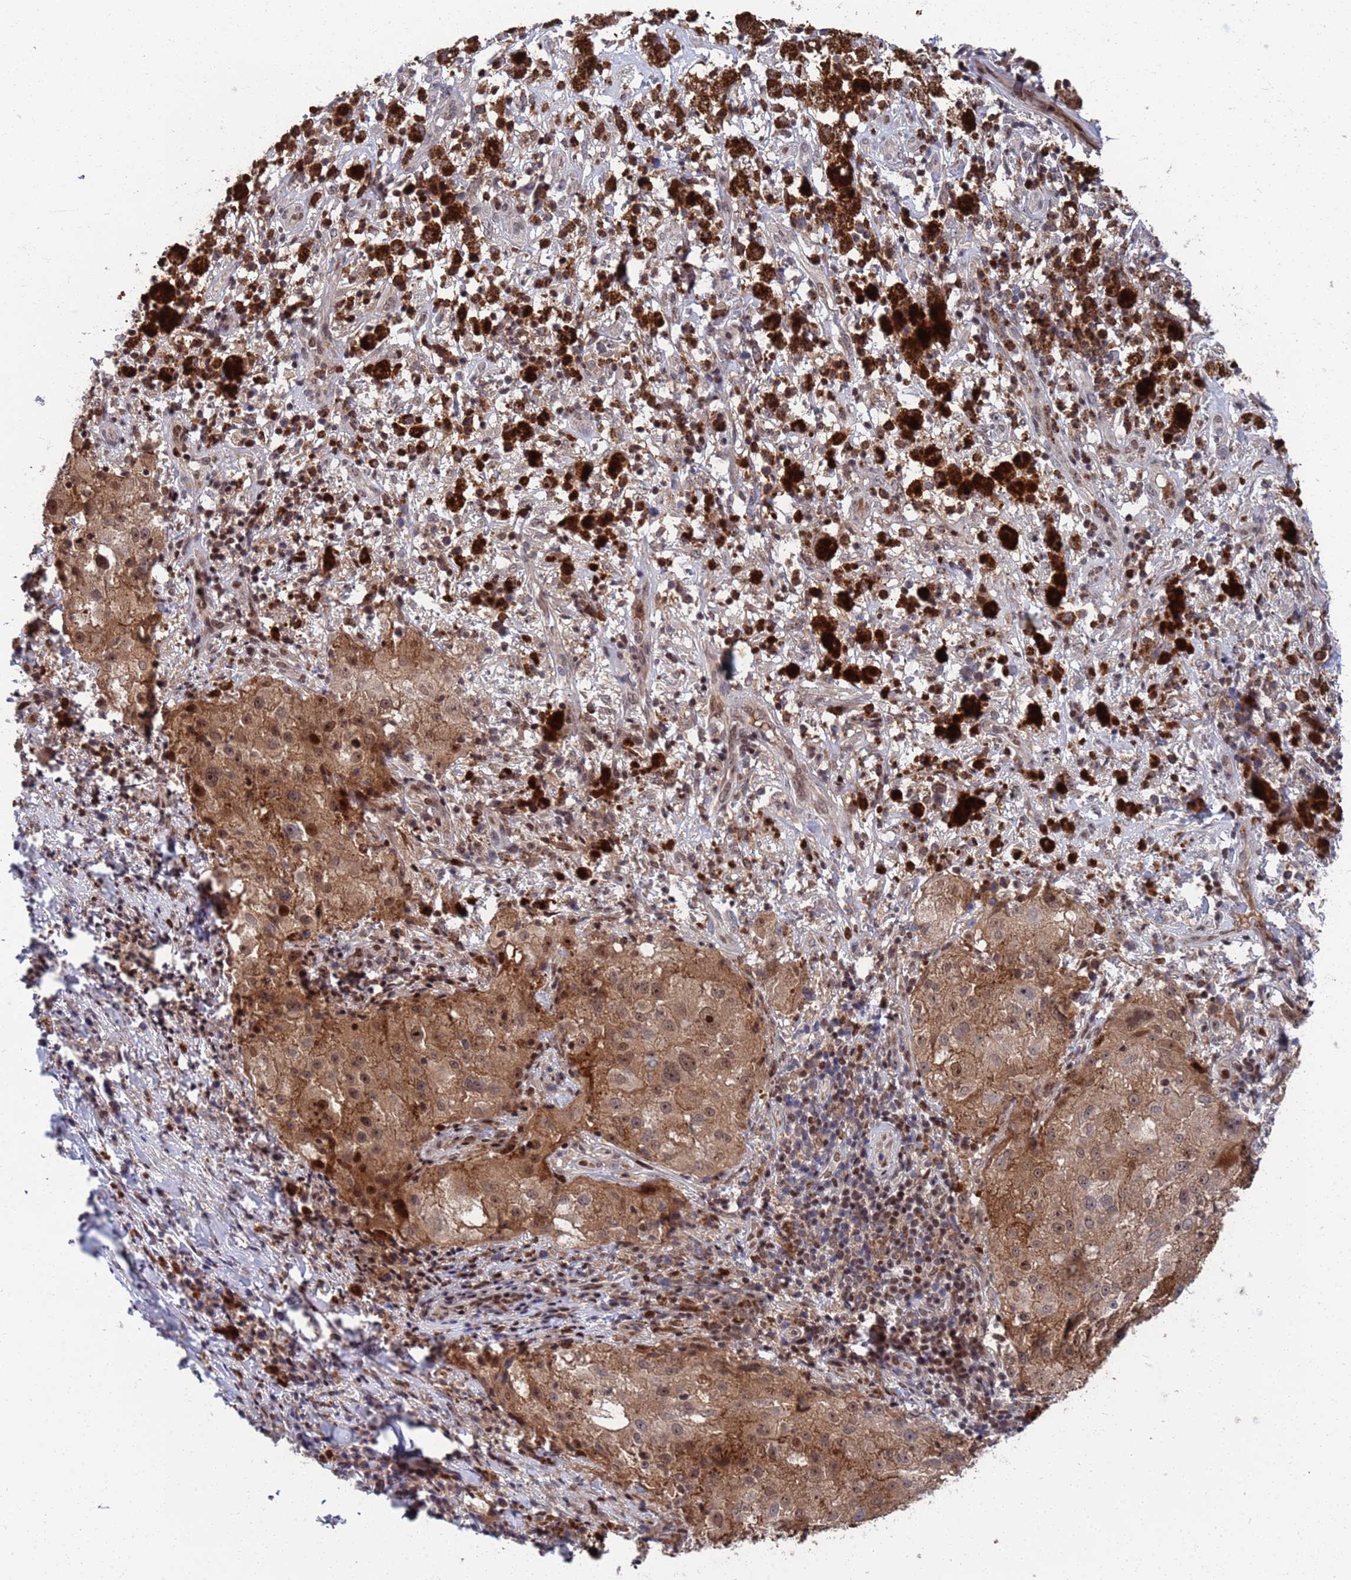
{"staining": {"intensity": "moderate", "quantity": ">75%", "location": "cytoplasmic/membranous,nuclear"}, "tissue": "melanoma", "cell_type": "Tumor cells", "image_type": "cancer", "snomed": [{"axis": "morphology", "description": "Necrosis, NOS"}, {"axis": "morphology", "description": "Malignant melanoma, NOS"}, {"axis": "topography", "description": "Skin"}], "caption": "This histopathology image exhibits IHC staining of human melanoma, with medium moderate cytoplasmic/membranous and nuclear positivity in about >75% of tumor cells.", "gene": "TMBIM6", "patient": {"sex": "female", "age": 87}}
+ + +
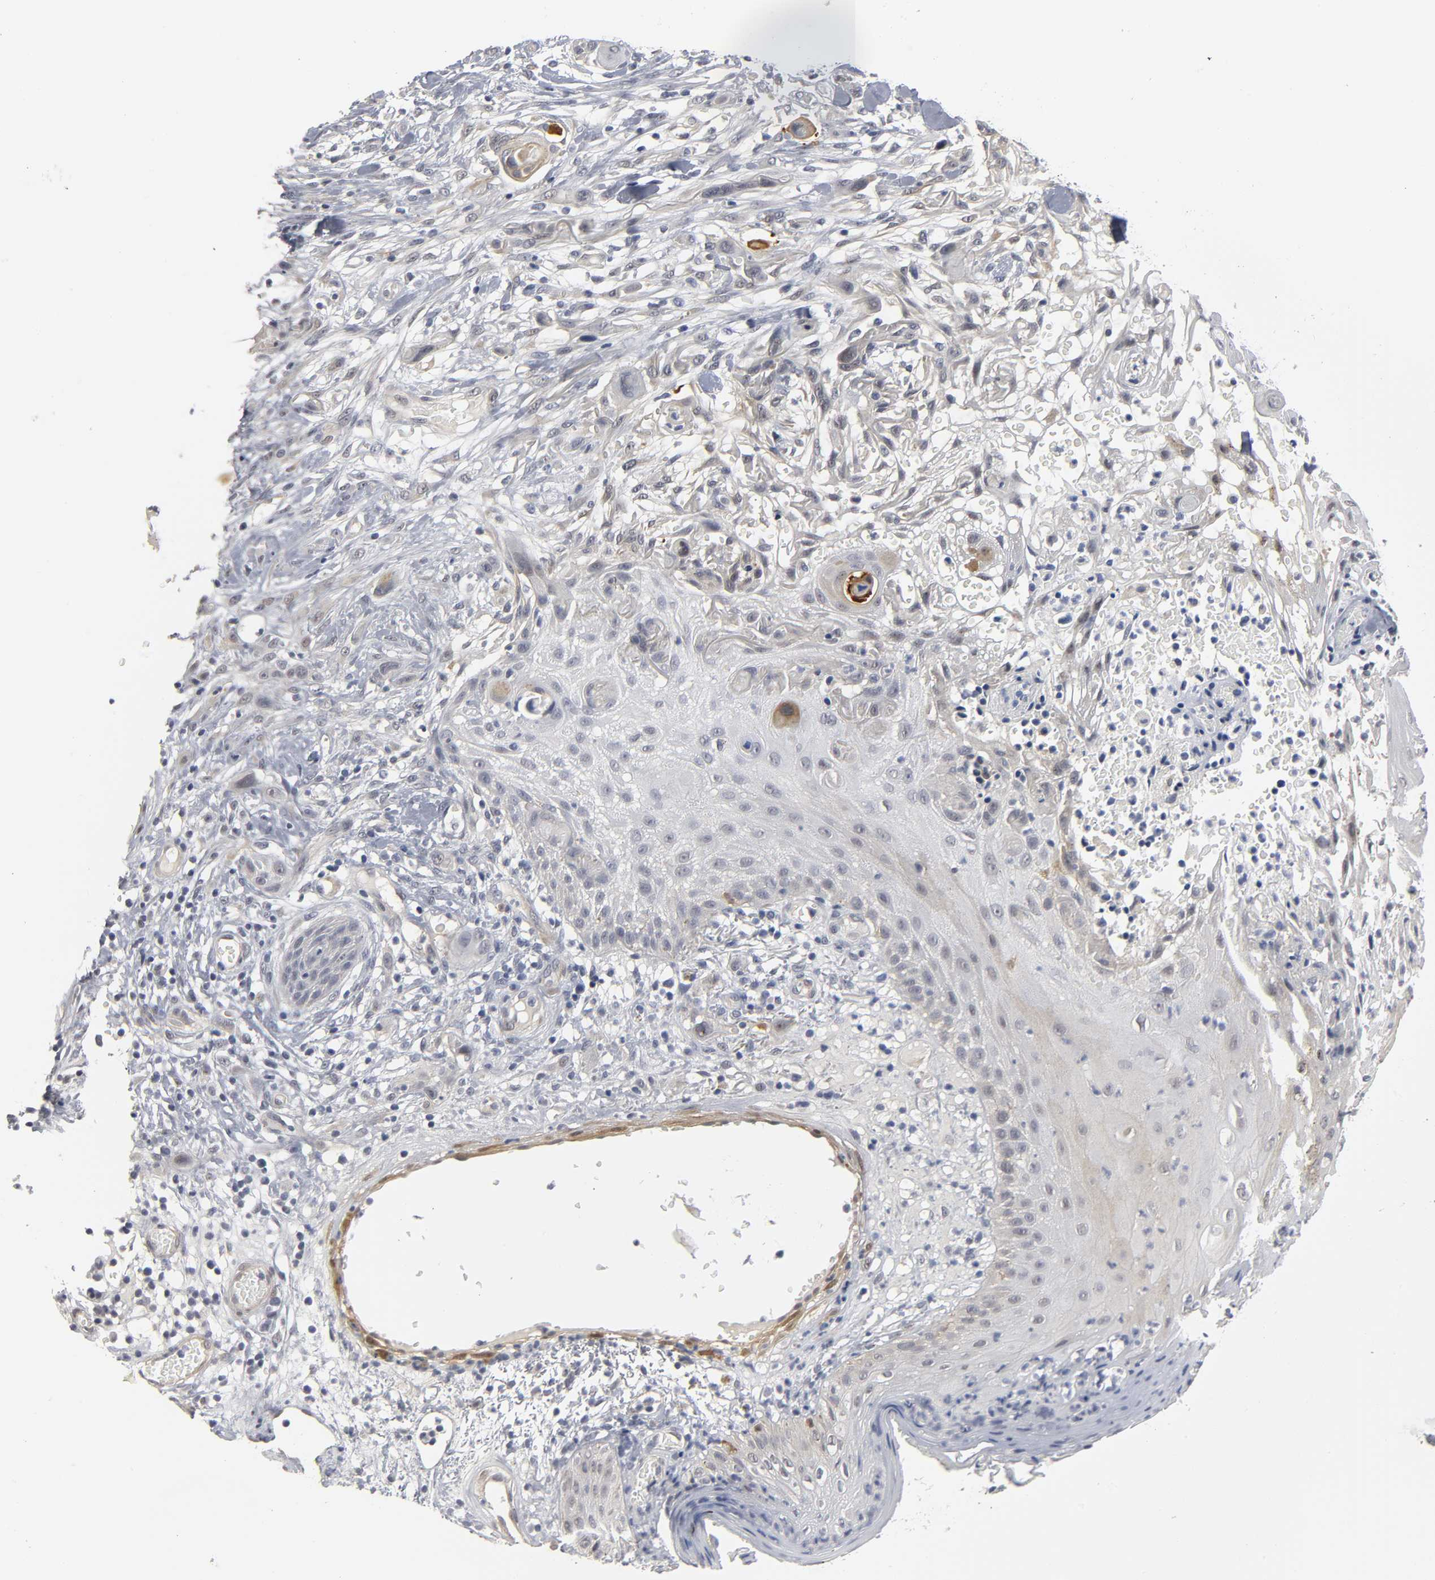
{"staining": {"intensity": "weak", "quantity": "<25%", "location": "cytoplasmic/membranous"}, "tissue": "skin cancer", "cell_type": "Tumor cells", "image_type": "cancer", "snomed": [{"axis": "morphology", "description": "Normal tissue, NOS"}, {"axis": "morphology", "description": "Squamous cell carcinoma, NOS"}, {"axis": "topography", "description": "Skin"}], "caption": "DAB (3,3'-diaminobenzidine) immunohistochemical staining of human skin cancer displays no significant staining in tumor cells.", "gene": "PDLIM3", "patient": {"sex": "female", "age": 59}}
+ + +
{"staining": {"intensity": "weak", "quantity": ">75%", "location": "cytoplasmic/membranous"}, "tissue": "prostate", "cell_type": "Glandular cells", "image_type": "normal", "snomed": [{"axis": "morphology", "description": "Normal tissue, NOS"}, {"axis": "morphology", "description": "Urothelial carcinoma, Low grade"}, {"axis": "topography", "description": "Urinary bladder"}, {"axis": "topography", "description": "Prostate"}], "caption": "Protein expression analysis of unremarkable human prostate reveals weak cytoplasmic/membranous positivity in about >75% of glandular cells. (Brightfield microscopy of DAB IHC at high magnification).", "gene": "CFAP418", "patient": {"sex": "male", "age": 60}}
+ + +
* WHAT NEEDS TO BE DONE:
From the records above, count the lines in which the string "about" is found, and answer with the number alone.

* TASK OUTPUT:
2